- EXERCISE REQUIREMENTS
Swap "JetBrains Mono" for "Fira Code" throughout every one of the records below and write out all their lines again with nothing else changed, leaving the pictures out.

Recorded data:
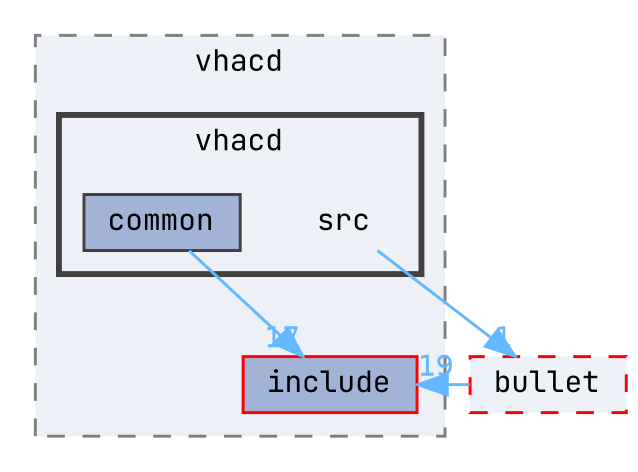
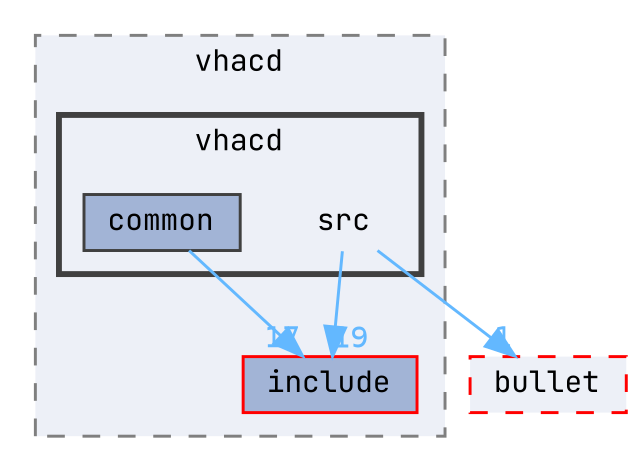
  digraph {
    compound=true
    fontname="JetBrains Mono"
    node [fontname="JetBrains Mono" fontsize=10 shape=box color=red fillcolor="#a2b4d6" style=filled]
    edge [color=steelblue1 fontcolor=steelblue1 fontname="JetBrains Mono" fontsize=10 labeldistance=1.5 labelfontname=Helvetica labelfontsize=10]
    n1 [height=0.2 label=src shape=plaintext width=0.4 color="" fillcolor="" style=""]
    n2 [color=grey25 height=0.2 label=common width=0.4]
    n3 [height=0.2 label=include width=0.4]
    n4 [fillcolor="#edf0f7" height=0.2 label=bullet style="filled,dashed" width=0.4]
    subgraph cluster_1 {
      bgcolor="#edf0f7"
      fontsize=10
      label=vhacd
      pencolor=grey50
      style="filled,dashed"
      n3
      subgraph cluster_2 {
        bgcolor="#edf0f7"
        fontsize=10
        label=vhacd
        pencolor=grey25
        style="filled,bold"
        n1
        n2
      }
    }
-   n4 -> n3 [headlabel=19]
+   n1 -> n3 [headlabel=19]
    n1 -> n4 [headlabel=1]
    n2 -> n3 [headlabel=17]
  }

- RESULT FOR THIS TASK
  digraph {
    compound=true
    fontname="Fira Code"
    node [fontname="Fira Code" fontsize=10 shape=box color=red fillcolor="#a2b4d6" style=filled]
    edge [color=steelblue1 fontcolor=steelblue1 fontname="Fira Code" fontsize=10 labeldistance=1.5 labelfontname=Helvetica labelfontsize=10]
    n1 [height=0.2 label=src shape=plaintext width=0.4 color="" fillcolor="" style=""]
    n2 [color=grey25 height=0.2 label=common width=0.4]
    n3 [height=0.2 label=include width=0.4]
    n4 [fillcolor="#edf0f7" height=0.2 label=bullet style="filled,dashed" width=0.4]
    subgraph cluster_1 {
      bgcolor="#edf0f7"
      fontsize=10
      label=vhacd
      pencolor=grey50
      style="filled,dashed"
      n3
      subgraph cluster_2 {
        bgcolor="#edf0f7"
        fontsize=10
        label=vhacd
        pencolor=grey25
        style="filled,bold"
        n1
        n2
      }
    }
-   n4 -> n3 [headlabel=19]
+   n1 -> n3 [headlabel=19]
    n1 -> n4 [headlabel=1]
    n2 -> n3 [headlabel=17]
  }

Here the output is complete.